■ **To do**
Your answer should be every line below that includes the word "admitted".

(Saved entries)
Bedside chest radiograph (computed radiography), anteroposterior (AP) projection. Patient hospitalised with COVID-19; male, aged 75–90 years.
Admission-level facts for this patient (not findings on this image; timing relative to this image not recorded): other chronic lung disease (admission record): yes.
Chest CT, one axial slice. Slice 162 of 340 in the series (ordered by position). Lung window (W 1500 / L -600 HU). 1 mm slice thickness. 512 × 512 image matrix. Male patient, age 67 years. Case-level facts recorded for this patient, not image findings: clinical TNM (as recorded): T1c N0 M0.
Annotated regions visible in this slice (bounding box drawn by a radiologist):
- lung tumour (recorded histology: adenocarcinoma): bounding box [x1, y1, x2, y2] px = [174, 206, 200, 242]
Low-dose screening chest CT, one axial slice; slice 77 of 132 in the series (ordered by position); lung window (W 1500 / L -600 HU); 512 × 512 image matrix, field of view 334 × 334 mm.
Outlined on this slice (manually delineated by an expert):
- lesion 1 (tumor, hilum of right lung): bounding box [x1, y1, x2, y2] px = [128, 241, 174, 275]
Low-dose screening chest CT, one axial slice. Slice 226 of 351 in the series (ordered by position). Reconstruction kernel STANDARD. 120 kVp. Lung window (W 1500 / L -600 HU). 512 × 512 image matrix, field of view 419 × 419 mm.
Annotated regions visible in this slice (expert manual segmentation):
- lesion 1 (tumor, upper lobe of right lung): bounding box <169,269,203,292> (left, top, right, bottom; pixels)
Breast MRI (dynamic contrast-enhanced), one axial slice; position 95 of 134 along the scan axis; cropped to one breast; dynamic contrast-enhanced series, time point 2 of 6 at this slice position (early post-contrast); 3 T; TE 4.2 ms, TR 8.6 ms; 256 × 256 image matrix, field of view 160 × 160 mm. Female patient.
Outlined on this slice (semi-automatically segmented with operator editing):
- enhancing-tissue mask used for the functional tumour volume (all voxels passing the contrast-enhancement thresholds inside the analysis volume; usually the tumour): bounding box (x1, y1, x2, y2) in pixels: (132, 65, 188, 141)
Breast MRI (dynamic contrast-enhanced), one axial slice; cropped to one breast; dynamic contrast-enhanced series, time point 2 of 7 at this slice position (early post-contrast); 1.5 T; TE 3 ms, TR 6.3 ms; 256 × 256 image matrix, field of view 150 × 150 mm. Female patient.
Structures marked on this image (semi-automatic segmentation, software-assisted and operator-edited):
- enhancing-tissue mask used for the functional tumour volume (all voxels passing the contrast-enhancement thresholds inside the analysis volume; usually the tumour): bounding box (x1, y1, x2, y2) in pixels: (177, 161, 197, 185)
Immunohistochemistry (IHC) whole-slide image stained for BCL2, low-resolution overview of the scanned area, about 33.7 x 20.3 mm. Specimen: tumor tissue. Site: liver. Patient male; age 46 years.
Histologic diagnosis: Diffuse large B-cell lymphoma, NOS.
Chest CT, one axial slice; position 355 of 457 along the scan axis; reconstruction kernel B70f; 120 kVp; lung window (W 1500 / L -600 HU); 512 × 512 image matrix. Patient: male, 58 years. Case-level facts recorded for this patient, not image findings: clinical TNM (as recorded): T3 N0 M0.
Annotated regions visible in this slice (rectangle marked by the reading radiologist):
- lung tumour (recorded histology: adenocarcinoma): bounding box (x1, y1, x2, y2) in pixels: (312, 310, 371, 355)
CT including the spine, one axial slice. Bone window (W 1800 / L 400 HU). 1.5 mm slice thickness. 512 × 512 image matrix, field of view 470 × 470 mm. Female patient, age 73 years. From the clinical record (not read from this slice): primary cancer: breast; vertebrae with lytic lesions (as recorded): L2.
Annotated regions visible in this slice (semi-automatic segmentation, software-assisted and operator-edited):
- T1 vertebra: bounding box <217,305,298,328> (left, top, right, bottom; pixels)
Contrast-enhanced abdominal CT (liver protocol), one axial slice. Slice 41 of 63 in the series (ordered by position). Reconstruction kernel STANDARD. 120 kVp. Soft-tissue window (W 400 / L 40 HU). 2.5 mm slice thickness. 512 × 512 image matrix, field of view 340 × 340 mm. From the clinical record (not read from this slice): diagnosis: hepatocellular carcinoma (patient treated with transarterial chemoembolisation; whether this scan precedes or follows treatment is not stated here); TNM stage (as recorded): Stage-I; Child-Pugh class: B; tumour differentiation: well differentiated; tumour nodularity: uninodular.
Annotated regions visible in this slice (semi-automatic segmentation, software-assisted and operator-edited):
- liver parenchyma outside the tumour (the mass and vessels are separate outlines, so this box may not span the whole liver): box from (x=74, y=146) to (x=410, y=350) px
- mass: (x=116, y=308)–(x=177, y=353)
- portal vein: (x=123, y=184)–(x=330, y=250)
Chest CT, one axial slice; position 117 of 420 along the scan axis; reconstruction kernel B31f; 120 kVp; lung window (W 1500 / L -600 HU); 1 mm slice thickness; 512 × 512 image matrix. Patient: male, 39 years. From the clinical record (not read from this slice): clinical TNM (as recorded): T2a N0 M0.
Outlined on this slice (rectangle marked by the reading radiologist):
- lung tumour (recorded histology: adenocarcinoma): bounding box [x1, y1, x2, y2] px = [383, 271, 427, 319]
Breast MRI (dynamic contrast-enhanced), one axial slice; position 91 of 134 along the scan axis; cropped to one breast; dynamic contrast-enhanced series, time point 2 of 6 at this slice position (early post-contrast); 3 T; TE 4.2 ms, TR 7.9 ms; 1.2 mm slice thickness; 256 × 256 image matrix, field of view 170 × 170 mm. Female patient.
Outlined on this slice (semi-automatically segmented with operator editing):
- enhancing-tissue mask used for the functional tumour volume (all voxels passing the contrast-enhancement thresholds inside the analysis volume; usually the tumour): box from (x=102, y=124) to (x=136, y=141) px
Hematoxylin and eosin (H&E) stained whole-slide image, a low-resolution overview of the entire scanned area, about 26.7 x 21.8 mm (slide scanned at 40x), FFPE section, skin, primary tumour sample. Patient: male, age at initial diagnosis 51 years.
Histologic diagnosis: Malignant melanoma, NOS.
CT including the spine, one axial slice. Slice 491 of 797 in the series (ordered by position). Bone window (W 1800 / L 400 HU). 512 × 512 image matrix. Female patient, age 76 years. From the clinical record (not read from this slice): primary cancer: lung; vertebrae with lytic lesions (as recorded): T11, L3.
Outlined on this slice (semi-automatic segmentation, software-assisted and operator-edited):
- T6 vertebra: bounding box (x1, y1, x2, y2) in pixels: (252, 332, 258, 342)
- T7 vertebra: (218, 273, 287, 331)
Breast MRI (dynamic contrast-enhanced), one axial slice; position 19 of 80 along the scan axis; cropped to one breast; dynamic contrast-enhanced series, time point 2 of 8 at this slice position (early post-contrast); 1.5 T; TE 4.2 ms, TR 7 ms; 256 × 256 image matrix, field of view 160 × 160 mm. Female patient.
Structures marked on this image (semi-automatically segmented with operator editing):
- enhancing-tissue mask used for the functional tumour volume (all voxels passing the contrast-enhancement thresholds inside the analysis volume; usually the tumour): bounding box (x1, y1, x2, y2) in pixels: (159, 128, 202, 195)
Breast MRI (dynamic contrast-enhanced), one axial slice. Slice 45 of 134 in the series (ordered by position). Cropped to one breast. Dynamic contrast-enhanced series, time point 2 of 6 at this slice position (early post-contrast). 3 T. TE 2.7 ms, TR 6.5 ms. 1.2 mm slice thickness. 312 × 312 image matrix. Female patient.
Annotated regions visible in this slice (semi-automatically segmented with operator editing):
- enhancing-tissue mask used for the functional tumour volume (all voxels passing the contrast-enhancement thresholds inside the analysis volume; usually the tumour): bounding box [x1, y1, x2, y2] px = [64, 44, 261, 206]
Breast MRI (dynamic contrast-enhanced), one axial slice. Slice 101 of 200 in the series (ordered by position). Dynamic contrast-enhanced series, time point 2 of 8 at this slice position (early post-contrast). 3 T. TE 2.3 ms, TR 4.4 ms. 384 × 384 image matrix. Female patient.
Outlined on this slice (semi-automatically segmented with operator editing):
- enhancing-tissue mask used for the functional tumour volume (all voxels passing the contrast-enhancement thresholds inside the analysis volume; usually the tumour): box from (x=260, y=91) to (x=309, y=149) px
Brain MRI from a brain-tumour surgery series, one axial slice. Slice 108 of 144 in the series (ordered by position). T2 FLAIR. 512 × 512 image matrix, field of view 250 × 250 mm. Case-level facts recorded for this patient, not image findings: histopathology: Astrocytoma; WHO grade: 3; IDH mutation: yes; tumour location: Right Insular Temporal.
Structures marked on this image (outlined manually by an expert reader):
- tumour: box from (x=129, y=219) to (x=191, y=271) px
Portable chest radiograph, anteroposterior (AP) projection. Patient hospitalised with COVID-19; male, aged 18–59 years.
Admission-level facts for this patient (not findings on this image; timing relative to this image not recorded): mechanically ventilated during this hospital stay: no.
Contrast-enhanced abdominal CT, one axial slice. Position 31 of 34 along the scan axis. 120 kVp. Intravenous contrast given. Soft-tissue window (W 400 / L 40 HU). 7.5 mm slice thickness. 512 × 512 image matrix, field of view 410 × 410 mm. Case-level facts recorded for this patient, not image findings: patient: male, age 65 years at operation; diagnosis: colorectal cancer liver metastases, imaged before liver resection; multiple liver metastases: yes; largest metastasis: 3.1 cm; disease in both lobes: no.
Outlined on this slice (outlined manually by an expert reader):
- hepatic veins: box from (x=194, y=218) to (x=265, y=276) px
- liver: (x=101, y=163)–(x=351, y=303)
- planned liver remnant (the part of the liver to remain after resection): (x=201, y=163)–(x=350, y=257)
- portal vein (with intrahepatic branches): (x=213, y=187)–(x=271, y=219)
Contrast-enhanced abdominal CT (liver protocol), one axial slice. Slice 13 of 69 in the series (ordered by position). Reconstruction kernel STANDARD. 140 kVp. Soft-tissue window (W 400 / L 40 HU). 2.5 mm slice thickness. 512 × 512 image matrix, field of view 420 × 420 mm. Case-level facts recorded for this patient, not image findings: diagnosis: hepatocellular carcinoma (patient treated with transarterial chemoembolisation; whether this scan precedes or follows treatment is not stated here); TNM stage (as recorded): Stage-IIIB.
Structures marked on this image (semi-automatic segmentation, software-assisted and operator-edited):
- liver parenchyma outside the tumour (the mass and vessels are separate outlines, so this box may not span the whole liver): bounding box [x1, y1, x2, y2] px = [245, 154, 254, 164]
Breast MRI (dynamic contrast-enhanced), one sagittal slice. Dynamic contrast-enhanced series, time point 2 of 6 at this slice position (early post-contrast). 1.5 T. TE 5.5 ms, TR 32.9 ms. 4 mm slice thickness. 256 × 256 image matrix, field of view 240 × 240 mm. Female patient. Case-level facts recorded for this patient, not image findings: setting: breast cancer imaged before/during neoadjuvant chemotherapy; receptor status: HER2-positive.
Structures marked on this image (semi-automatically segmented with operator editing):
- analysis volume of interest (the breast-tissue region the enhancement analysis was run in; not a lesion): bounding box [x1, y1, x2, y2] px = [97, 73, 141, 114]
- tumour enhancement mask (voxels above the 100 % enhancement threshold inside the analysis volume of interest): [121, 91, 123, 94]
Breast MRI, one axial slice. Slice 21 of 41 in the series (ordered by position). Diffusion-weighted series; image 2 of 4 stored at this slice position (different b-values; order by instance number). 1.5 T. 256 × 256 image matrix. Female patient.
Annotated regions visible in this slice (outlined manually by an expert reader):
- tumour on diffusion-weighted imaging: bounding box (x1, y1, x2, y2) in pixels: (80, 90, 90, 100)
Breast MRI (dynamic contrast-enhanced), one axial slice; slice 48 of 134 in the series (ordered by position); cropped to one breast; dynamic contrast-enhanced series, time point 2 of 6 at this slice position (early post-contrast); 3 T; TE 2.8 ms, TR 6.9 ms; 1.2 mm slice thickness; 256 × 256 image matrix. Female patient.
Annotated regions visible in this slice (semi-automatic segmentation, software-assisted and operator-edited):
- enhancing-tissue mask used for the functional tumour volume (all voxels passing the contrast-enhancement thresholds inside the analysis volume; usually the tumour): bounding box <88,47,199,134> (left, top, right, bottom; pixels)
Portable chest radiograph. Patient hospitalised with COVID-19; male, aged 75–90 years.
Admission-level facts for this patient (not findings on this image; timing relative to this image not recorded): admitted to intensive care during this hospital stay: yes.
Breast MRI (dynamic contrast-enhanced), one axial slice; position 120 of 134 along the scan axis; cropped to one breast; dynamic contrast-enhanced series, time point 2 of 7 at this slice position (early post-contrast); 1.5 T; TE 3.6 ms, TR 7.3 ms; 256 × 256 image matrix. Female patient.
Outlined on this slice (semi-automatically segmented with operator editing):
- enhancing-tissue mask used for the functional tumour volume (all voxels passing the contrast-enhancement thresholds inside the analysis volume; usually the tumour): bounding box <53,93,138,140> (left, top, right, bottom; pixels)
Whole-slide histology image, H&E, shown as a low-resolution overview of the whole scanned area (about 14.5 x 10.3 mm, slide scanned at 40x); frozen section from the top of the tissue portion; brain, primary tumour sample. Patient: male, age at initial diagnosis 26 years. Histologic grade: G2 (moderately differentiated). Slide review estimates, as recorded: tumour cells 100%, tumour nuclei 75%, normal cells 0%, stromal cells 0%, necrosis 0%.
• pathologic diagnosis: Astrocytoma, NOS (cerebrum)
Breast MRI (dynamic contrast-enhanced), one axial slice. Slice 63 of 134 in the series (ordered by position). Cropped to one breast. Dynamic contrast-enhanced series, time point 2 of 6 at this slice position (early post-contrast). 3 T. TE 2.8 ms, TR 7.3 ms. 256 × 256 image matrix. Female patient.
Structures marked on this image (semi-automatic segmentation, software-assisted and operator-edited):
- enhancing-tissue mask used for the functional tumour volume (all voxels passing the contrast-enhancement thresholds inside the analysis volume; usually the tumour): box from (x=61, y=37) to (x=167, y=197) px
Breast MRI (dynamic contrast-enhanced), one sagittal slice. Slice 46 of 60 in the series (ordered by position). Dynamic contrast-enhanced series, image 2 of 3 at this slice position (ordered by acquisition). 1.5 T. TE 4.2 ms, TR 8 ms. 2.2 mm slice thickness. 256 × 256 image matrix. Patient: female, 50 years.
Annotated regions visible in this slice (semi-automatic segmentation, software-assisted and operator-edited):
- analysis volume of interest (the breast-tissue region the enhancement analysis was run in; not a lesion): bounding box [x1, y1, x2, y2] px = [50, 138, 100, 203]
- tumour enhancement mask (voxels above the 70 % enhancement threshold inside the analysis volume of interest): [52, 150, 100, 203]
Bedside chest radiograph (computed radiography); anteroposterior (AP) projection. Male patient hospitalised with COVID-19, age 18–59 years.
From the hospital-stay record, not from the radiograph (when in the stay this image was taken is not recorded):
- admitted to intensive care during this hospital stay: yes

■ **Exercise response**
Admission-level facts for this patient (not findings on this image; timing relative to this image not recorded): admitted to intensive care during this hospital stay: yes.
- admitted to intensive care during this hospital stay: yes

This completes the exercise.